A couple of years ago, I was walking in the woods near my mum’s house, listening to a podcast. (I honestly was in the woods: this is not a made-up metaphor for my state of mind.) A published author was talking about her need to make the most of her daily routines because she wouldn’t have children to take up her time.
“I’ve sort of got no excuse [not] to sort this out. I do have time to really think about my days and my routines and how I want to feel in my body and be.”
I was 32 and without children, and highly ambivalent about having them. I’d just spent a year of lockdown going on walks during work breaks, listening to podcasts. I suddenly felt fear about ‘”normal” life returning. Surely I should run home, open my laptop and DO something. I had to prove my childfree existence would still be as meaningful, as productive, as valid, as those friends of mine who were starting families.
That fear of women’s place in society appears to be widespread. In September, a TikTok video of a 29-year-old woman revealing that her Saturday was free to recover from a gig and make shakshuka went viral, prompting debate about whether this woman was a selfish disgrace or a pioneer of single women’s freedom in the face of a capitalist patriarchy.
Well, I love shakshuka. It made me realise that having free time is an incredible privilege. Is it a privilege we are duty-bound to use wisely? Who defines what “wisely” means? To whom are we duty-bound, apart from ourselves? I don’t mean to be glib, but I don’t think the suffragettes blew up letterboxes to make women of future generations feel guilty that they had too many choices.
The fact is all women have more “free time”. Since the 1970s, women in the UK have been having children later every year (the average now is around 30 years old). Over the same period, more and more women entered the workforce. The question of whether women could “have it all”, both work and family, became a cultural phenomenon in the 1980s, illustrated by films such as Working Girl, where Melanie Griffiths wears shoulder pads, and politicians like Margaret Thatcher, who cooked her husband dinner after Cabinet meetings. Twenty years and two feminist waves later, we ended up with Sandra Bullock films, featuring emotionally unavailable workaholic women who meet a man and transform into smiles, soft ponytails and cashmere cardigans.
But there’s still very little cultural conversation around the women who don’t want to have a family, in the conventional sense, and don’t want to live by their email inbox either.
Perhaps we could stop fetishising career “superwomen” who have children. And not assume that every childfree woman must be fully dedicated to her work. Instead of leaning out (rather than in), and “quiet quitting”, how about this: let 2024 be the year of not “having it all”, but aiming to have none of it.
To write this article, I listened to that podcast interview again – the one with the published writer.
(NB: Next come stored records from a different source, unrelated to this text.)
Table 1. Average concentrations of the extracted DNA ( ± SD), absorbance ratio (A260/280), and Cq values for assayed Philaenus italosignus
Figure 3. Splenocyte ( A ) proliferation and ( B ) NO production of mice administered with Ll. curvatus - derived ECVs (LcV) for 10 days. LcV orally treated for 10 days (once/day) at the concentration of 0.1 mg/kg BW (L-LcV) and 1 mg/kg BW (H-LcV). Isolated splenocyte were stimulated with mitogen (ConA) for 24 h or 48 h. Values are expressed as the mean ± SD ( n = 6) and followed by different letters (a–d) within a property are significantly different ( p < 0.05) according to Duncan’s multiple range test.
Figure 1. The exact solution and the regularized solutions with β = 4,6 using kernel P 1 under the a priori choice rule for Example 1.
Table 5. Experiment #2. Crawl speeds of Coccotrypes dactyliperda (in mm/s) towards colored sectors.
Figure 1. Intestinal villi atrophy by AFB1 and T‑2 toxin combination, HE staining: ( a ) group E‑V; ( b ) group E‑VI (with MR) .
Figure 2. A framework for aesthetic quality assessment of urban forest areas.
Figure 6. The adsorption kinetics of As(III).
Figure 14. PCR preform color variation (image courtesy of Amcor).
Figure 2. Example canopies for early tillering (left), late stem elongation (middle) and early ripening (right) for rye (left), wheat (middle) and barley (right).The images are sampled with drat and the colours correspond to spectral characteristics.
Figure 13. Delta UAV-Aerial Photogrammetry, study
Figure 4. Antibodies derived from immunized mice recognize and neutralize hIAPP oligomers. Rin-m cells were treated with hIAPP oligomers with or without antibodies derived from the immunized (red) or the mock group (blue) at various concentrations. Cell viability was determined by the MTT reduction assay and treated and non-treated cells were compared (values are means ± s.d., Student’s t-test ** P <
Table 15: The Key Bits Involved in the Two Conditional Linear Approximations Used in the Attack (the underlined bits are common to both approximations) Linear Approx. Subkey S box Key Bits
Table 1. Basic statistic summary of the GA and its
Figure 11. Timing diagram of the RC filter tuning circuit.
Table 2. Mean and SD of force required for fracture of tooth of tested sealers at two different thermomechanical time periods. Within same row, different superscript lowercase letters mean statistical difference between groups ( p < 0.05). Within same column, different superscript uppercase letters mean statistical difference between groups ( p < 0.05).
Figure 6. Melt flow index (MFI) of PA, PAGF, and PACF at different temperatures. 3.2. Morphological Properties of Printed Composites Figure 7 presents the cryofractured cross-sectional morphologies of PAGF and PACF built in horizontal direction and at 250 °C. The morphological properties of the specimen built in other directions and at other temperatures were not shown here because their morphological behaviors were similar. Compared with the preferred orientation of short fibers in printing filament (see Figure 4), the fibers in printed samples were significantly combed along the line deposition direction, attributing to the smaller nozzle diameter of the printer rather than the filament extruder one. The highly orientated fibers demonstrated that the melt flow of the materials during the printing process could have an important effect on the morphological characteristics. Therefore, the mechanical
I heard it in a completely different way. In fact, I wondered if I’d really listened properly the first time.
“My life is time, and space, and freedom. I have very little in the way of routine and obligation. I revel in that.” Turns out she wasn’t judging herself, or us either. It was fear that had made me react.
What will my life look like without children? How will I build community, and contribute to society, without a nuclear family? How will I feel when I finally embrace my “free” time without shame or guilt?
In the New Year, and every year after that, I can’t wait to find out.